No, the whole point of adding this feature is to avoid a
service-disable on every stop, and instead only do it on the final
stop.  If there are corner cases where we never reach the final stop,
that's not a disaster because nova will eventually figure it out and
do the right thing when the server-agent connection times out.

> Another aspect of this is that the proposed feature could only look at a
> single transition. What if stop is called with start_expected=false, but
> then Pacemaker is able to start the service on the same node in the next
> transition immediately afterward?
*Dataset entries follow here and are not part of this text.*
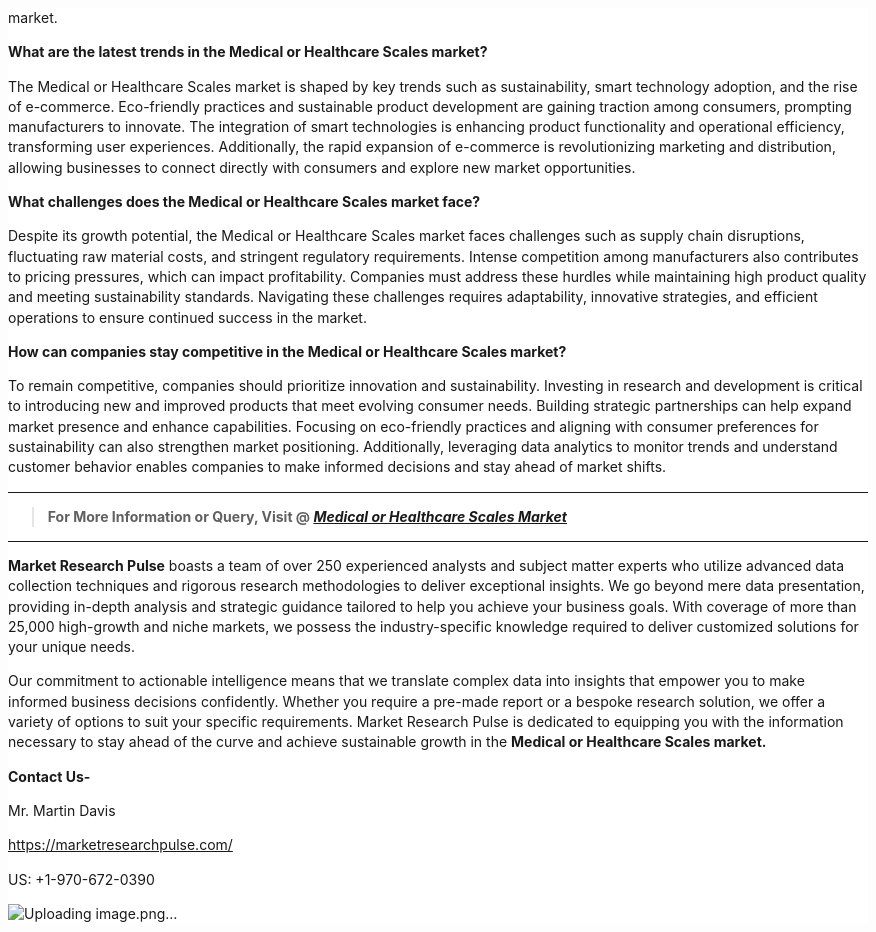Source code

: market.</p><p><strong>What are the latest trends in the Medical or Healthcare Scales market?</strong></p><p>The Medical or Healthcare Scales market is shaped by key trends such as sustainability, smart technology adoption, and the rise of e-commerce. Eco-friendly practices and sustainable product development are gaining traction among consumers, prompting manufacturers to innovate. The integration of smart technologies is enhancing product functionality and operational efficiency, transforming user experiences. Additionally, the rapid expansion of e-commerce is revolutionizing marketing and distribution, allowing businesses to connect directly with consumers and explore new market opportunities.</p><p><strong>What challenges does the Medical or Healthcare Scales market face?</strong></p><p>Despite its growth potential, the Medical or Healthcare Scales market faces challenges such as supply chain disruptions, fluctuating raw material costs, and stringent regulatory requirements. Intense competition among manufacturers also contributes to pricing pressures, which can impact profitability. Companies must address these hurdles while maintaining high product quality and meeting sustainability standards. Navigating these challenges requires adaptability, innovative strategies, and efficient operations to ensure continued success in the market.</p><p><strong>How can companies stay competitive in the Medical or Healthcare Scales market?</strong></p><p>To remain competitive, companies should prioritize innovation and sustainability. Investing in research and development is critical to introducing new and improved products that meet evolving consumer needs. Building strategic partnerships can help expand market presence and enhance capabilities. Focusing on eco-friendly practices and aligning with consumer preferences for sustainability can also strengthen market positioning. Additionally, leveraging data analytics to monitor trends and understand customer behavior enables companies to make informed decisions and stay ahead of market shifts.</p><hr /><blockquote><p><strong>For More Information or Query, Visit @&nbsp;<em><a href="https://marketresearchpulse.com/report/42657/medical-or-healthcare-scales-market?utm_source=Linkedin&utm_medium=029">Medical or Healthcare Scales Market</a></em></strong></p></blockquote><hr /><p><strong>Market Research Pulse</strong> boasts a team of over 250 experienced analysts and subject matter experts who utilize advanced data collection techniques and rigorous research methodologies to deliver exceptional insights. We go beyond mere data presentation, providing in-depth analysis and strategic guidance tailored to help you achieve your business goals. With coverage of more than 25,000 high-growth and niche markets, we possess the industry-specific knowledge required to deliver customized solutions for your unique needs.</p><p>Our commitment to actionable intelligence means that we translate complex data into insights that empower you to make informed business decisions confidently. Whether you require a pre-made report or a bespoke research solution, we offer a variety of options to suit your specific requirements. Market Research Pulse is dedicated to equipping you with the information necessary to stay ahead of the curve and achieve sustainable growth in the <strong>Medical or Healthcare Scales market.</strong></p><p><strong>Contact Us-</strong></p><p>Mr. Martin Davis</p><p>https://marketresearchpulse.com/</p><p>US: +1-970-672-0390</p>
![Uploading image.png…]()
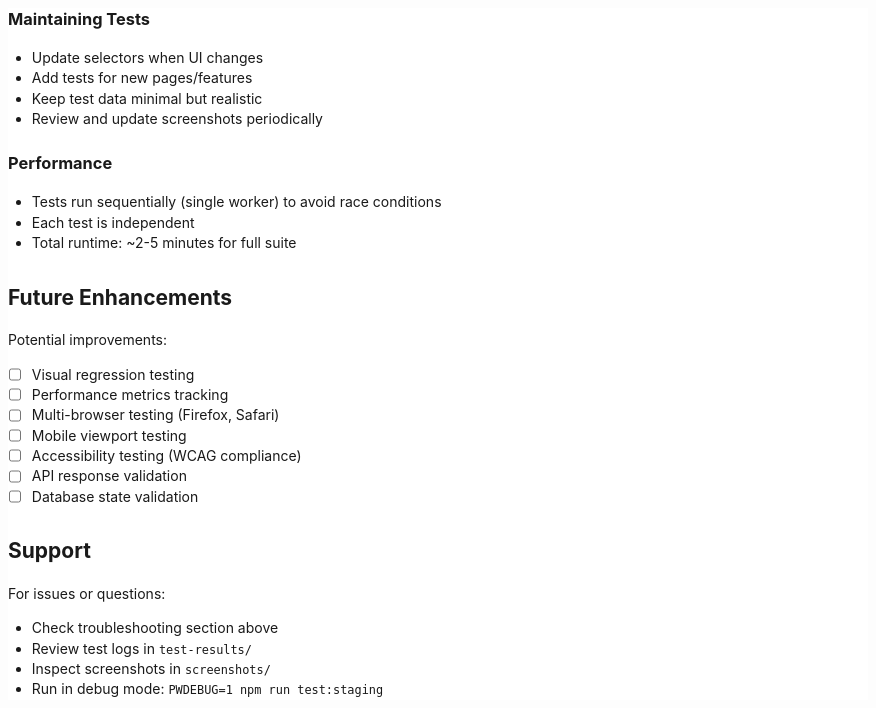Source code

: ### Maintaining Tests

- Update selectors when UI changes
- Add tests for new pages/features
- Keep test data minimal but realistic
- Review and update screenshots periodically

### Performance

- Tests run sequentially (single worker) to avoid race conditions
- Each test is independent
- Total runtime: ~2-5 minutes for full suite

## Future Enhancements

Potential improvements:
- [ ] Visual regression testing
- [ ] Performance metrics tracking
- [ ] Multi-browser testing (Firefox, Safari)
- [ ] Mobile viewport testing
- [ ] Accessibility testing (WCAG compliance)
- [ ] API response validation
- [ ] Database state validation

## Support

For issues or questions:
- Check troubleshooting section above
- Review test logs in `test-results/`
- Inspect screenshots in `screenshots/`
- Run in debug mode: `PWDEBUG=1 npm run test:staging`
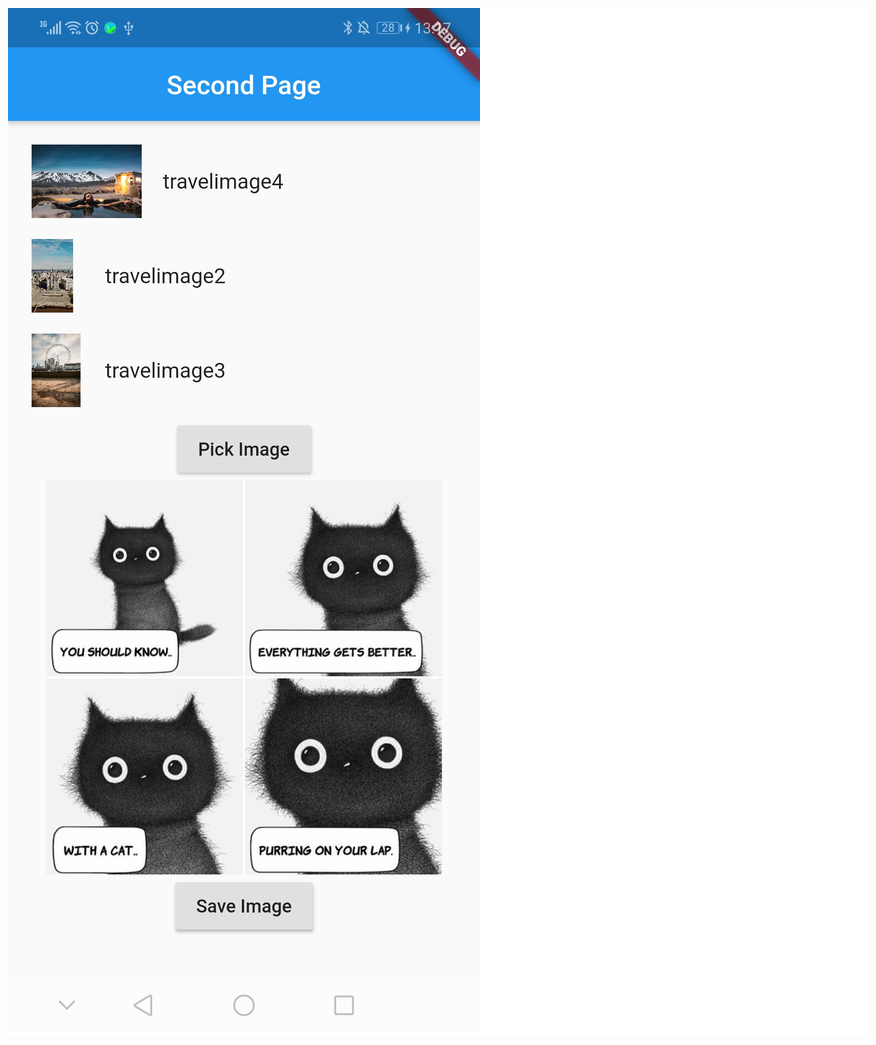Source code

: <img src="/assets/images/pickImg.jpg" data-src="/assets/images/fireimage.jpg" class="lazy-loading" data-sizes="auto" alt="firebase storage flutter" data-srcset="/assets/images/pickImg.jpg 300w,
    /assets/images/pickImg.jpg 600w,
    /assets/images/pickImg.jpg 900w">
Would having called service-disable
> cause problems for that start?

We would also need to ensure that service-enable is called on start
when necessary.  Perhaps we could track the enable/disable state in a
local temporary file, and if the file indicates that we've previously
done service-disable, we know to run service-enable on start.  This
would avoid calling service-enable on every single start.

> > Yes that would be nice, but this proposal was never intended to
> > address that.  I guess we'd need an entirely different mechanism in
> > Pacemaker for that.  But let's not allow perfection to become the
> > enemy of the good ;-)
> 
> The ultimate concern is that this will encourage people to write RAs
> that leave services in a dangerous state after stop is called.

I don't see why it would.  The new feature will be obscure enough that
noone would be able to use it without reading the corresponding
documentation first anyway.

> I think with naming and documenting it properly, I'm fine to provide the
> option, but I'm on the fence. Beekhof needs a little more convincing :-)

Can you provide an example of a potential real-world situation where
an RA author would end up accidentally abusing the feature?

Thanks a lot for your continued attention on this!

Adam